[[ PROVIDED RECORDS open ]]

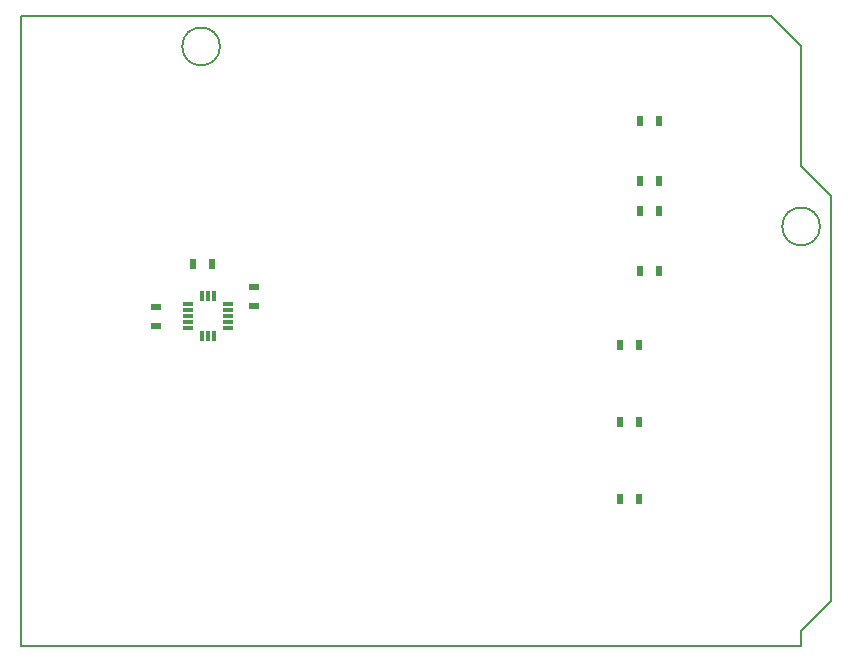
<source format=gtp>
G04*
G04 #@! TF.GenerationSoftware,Altium Limited,Altium Designer,19.0.15 (446)*
G04*
G04 Layer_Color=8421504*
%FSLAX44Y44*%
%MOMM*%
G71*
G01*
G75*
%ADD10C,0.1270*%
%ADD11R,0.6000X0.9000*%
%ADD12R,0.9000X0.6000*%
%ADD13R,0.3000X0.9500*%
%ADD14R,0.9500X0.3000*%
D10*
X676400Y355600D02*
G03*
X676400Y355600I-15999J0D01*
G01*
X168400Y508000D02*
G03*
X168400Y508000I-15999J0D01*
G01*
X660400Y0D02*
Y12700D01*
X685800Y38100D01*
Y381000D01*
X660400Y406400D02*
X685800Y381000D01*
X660400Y406400D02*
Y508000D01*
X635000Y533400D02*
X660400Y508000D01*
X0Y0D02*
Y533400D01*
Y0D02*
X660400D01*
X0Y533400D02*
X635000Y533400D01*
D11*
X523008Y190000D02*
D03*
X506992D02*
D03*
X523008Y125000D02*
D03*
X506992D02*
D03*
X523008Y255000D02*
D03*
X506992D02*
D03*
X539750Y444500D02*
D03*
X523734D02*
D03*
X539750Y393700D02*
D03*
X523734D02*
D03*
X539750Y317500D02*
D03*
X523734D02*
D03*
X539750Y368300D02*
D03*
X523734D02*
D03*
X145492Y323850D02*
D03*
X161508D02*
D03*
D12*
X114300Y271392D02*
D03*
Y287408D02*
D03*
X196850Y288392D02*
D03*
Y304408D02*
D03*
D13*
X153500Y296400D02*
D03*
X158500D02*
D03*
X163500D02*
D03*
Y262900D02*
D03*
X158500D02*
D03*
X153500D02*
D03*
D14*
X175250Y289650D02*
D03*
Y284650D02*
D03*
Y279650D02*
D03*
Y274650D02*
D03*
Y269650D02*
D03*
X141750D02*
D03*
Y274650D02*
D03*
Y279650D02*
D03*
Y284650D02*
D03*
Y289650D02*
D03*
M02*

</source>
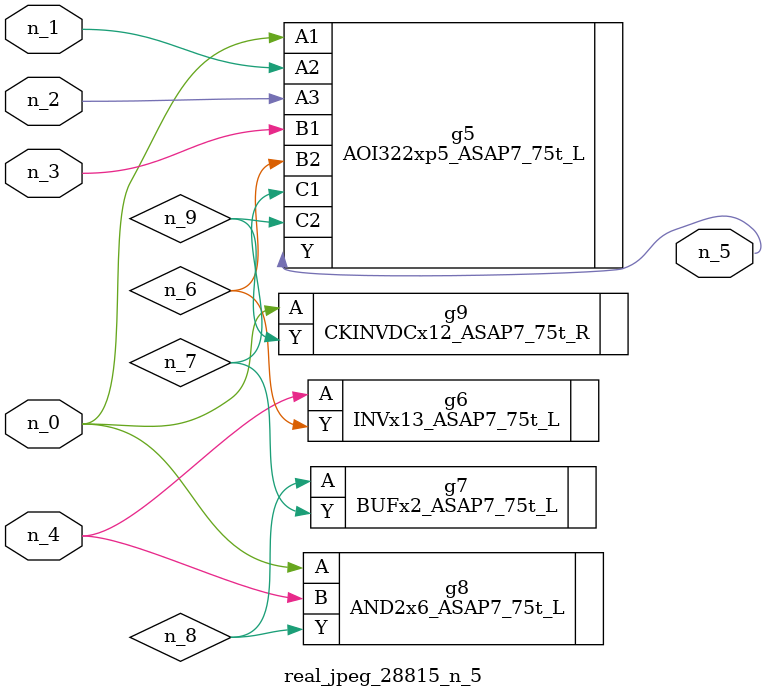
<source format=v>
module real_jpeg_28815_n_5 (n_4, n_0, n_1, n_2, n_3, n_5);

input n_4;
input n_0;
input n_1;
input n_2;
input n_3;

output n_5;

wire n_8;
wire n_6;
wire n_7;
wire n_9;

AOI322xp5_ASAP7_75t_L g5 ( 
.A1(n_0),
.A2(n_1),
.A3(n_2),
.B1(n_3),
.B2(n_6),
.C1(n_7),
.C2(n_9),
.Y(n_5)
);

AND2x6_ASAP7_75t_L g8 ( 
.A(n_0),
.B(n_4),
.Y(n_8)
);

CKINVDCx12_ASAP7_75t_R g9 ( 
.A(n_0),
.Y(n_9)
);

INVx13_ASAP7_75t_L g6 ( 
.A(n_4),
.Y(n_6)
);

BUFx2_ASAP7_75t_L g7 ( 
.A(n_8),
.Y(n_7)
);


endmodule
</source>
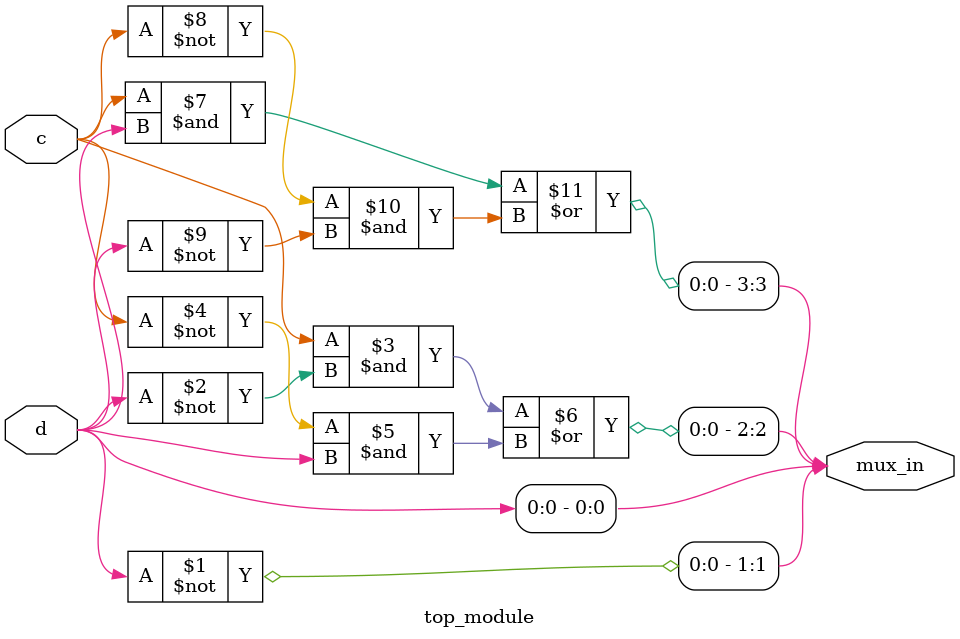
<source format=sv>
module top_module (
    input c,
    input d,
    output [3:0] mux_in
);

    // 2-to-1 mux1
    assign mux_in[0] = d;
    assign mux_in[1] = ~d;

    // 2-to-1 mux2
    assign mux_in[2] = (c & ~d) | (~c & d);
    assign mux_in[3] = (c & d) | (~c & ~d);

endmodule

</source>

[[ PROVIDED RECORDS closed ]]

— PROBLEM REQUIREMENTS —
When you find a line in the records that contains the word "assign", copy it.

— EXERCISE RESULT —
    assign mux_in[0] = d;
    assign mux_in[1] = ~d;
    assign mux_in[2] = (c & ~d) | (~c & d);
    assign mux_in[3] = (c & d) | (~c & ~d);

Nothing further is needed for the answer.